Your response should consist solely of the lines from the one containing "ID-1708, owner: Jorge" through the end of the data, copied exactly.

<<<<

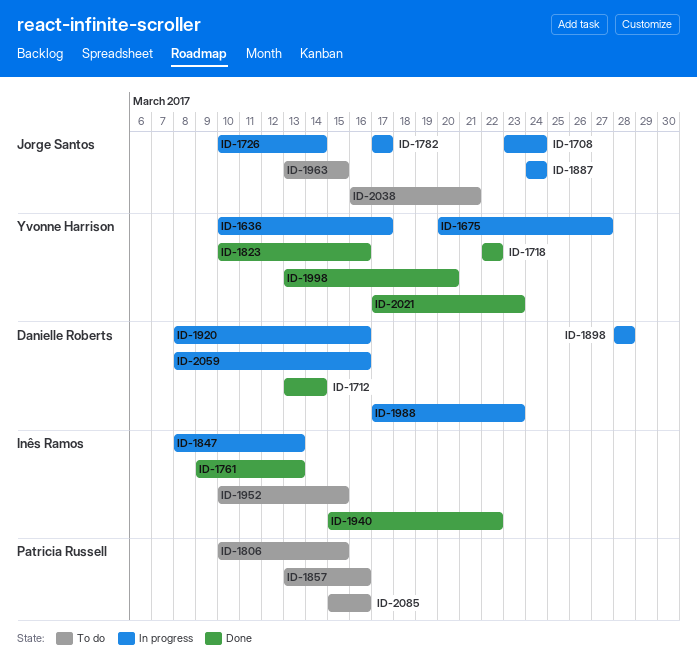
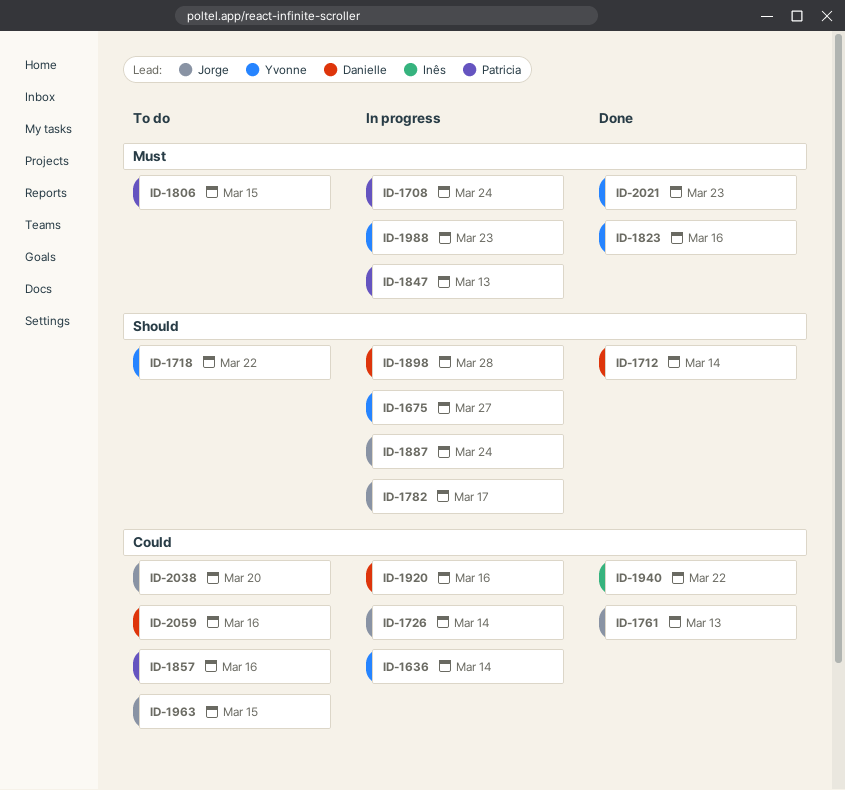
ID-1636, due: Mar 17 -> Mar 14
ID-1708, owner: Jorge Santos -> Patricia Russell
ID-1718, status: Done -> To do
ID-1761, owner: Inês Ramos -> Jorge Santos
ID-1847, owner: Inês Ramos -> Patricia Russell
ID-1952: present -> none
ID-1988, owner: Danielle Roberts -> Yvonne Harrison
ID-1998: present -> none
ID-2038, due: Mar 21 -> Mar 20
ID-2059, status: In progress -> To do
ID-2085: present -> none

>>>>

Result:
ID-1708, owner: Jorge Santos -> Patricia Russell
ID-1718, status: Done -> To do
ID-1761, owner: Inês Ramos -> Jorge Santos
ID-1847, owner: Inês Ramos -> Patricia Russell
ID-1952: present -> none
ID-1988, owner: Danielle Roberts -> Yvonne Harrison
ID-1998: present -> none
ID-2038, due: Mar 21 -> Mar 20
ID-2059, status: In progress -> To do
ID-2085: present -> none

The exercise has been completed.